- Directions
Below are records with pictures; copy word for word only the lines between the line with "銘柄はバブル、日本株は買い" and the line with "физиков, исследователей и", inclusive, and drop the pictures.

========================

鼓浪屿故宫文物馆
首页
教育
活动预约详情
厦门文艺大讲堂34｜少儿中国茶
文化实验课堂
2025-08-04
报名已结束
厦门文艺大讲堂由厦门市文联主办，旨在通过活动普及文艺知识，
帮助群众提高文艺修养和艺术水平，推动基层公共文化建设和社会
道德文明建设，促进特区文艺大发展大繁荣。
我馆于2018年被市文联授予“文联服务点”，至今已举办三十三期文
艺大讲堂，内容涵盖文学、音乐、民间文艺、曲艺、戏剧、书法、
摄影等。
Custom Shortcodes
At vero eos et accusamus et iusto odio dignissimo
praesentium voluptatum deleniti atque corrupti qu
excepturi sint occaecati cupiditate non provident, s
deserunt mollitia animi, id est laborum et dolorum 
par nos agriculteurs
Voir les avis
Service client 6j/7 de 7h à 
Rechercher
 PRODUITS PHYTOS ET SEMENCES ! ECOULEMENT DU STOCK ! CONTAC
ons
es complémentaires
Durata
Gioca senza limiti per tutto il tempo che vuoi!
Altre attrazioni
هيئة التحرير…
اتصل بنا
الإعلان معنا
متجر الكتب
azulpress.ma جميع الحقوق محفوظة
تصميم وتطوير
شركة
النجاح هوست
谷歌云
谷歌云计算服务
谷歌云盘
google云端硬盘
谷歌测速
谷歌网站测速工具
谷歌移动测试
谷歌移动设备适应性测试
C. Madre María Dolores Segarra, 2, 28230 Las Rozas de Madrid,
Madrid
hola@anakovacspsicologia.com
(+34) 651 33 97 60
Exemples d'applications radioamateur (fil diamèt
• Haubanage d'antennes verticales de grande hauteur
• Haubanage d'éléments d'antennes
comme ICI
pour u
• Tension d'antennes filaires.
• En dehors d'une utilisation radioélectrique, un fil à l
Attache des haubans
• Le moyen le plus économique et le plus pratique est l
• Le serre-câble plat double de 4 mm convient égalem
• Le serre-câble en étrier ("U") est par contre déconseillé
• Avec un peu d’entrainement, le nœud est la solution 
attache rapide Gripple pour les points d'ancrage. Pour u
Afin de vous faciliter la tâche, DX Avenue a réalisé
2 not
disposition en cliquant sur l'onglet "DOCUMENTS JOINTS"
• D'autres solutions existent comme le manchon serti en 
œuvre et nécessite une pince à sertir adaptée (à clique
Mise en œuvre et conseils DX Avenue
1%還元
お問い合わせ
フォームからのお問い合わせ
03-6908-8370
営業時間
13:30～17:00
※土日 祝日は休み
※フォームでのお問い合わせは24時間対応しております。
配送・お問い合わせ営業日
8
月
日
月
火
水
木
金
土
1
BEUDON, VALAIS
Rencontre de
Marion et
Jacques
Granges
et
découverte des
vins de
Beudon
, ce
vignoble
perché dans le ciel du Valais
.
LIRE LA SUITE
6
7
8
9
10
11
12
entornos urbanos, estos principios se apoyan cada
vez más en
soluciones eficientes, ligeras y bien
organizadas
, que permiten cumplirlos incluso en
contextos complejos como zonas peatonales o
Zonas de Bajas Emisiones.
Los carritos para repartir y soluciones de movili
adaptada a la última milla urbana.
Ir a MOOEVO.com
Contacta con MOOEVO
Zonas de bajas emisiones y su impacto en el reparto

========================

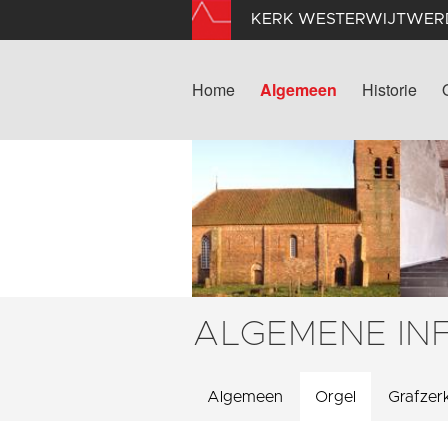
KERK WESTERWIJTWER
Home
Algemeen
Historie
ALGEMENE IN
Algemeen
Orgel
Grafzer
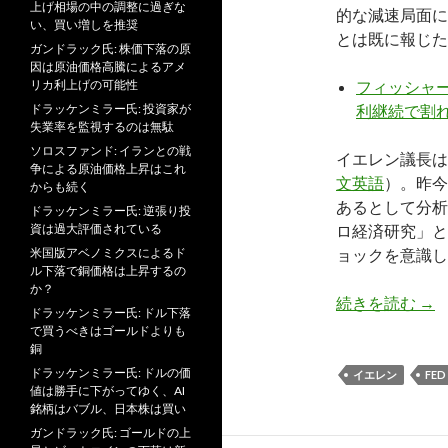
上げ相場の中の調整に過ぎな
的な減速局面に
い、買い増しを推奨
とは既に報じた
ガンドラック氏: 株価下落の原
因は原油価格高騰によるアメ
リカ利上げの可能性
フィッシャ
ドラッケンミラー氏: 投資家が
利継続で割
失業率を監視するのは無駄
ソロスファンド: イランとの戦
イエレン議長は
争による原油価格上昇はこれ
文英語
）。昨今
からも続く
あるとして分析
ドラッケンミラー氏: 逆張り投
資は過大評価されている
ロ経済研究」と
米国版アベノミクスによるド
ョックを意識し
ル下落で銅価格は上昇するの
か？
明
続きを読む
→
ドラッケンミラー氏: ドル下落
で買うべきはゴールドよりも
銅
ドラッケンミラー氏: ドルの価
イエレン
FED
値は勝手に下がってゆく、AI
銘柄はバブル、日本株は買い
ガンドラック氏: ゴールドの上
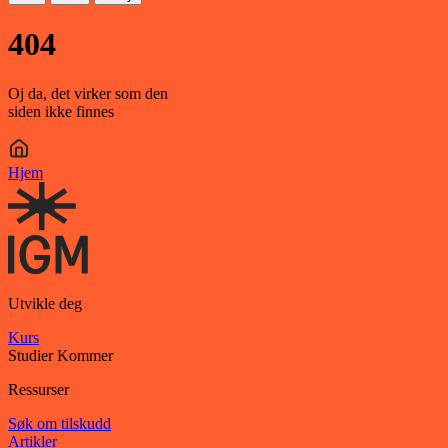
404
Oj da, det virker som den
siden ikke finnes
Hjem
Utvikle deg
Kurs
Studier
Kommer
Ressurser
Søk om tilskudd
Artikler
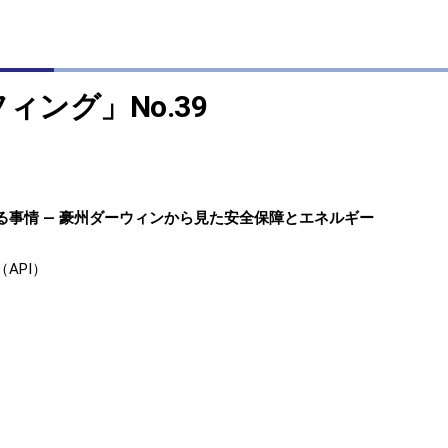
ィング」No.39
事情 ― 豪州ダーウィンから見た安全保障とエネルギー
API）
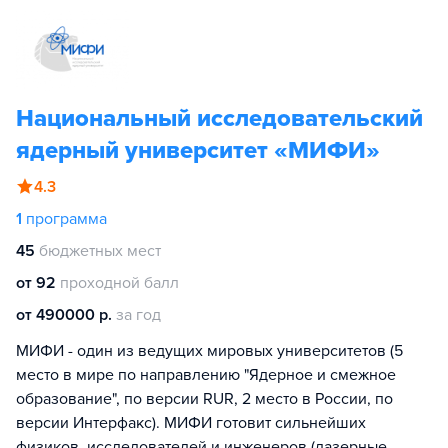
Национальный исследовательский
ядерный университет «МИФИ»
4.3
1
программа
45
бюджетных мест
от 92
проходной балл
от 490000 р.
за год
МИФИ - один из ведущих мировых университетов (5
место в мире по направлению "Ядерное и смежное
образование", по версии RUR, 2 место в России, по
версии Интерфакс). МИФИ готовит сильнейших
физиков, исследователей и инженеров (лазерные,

========================

- Answer box
銘柄はバブル、日本株は買い
ガンドラック氏: ゴールドの上
404
Oj da, det virker som den
siden ikke finnes
Hjem
Utvikle deg
Kurs
Studier
Kommer
Ressurser
Søk om tilskudd
Artikler
ィング」No.39
事情 ― 豪州ダーウィンから見た安全保障とエネルギー
API）
Национальный исследовательский
ядерный университет «МИФИ»
4.3
1
программа
45
бюджетных мест
от 92
проходной балл
от 490000 р.
за год
МИФИ - один из ведущих мировых университетов (5
место в мире по направлению "Ядерное и смежное
образование", по версии RUR, 2 место в России, по
версии Интерфакс). МИФИ готовит сильнейших
физиков, исследователей и инженеров (лазерные,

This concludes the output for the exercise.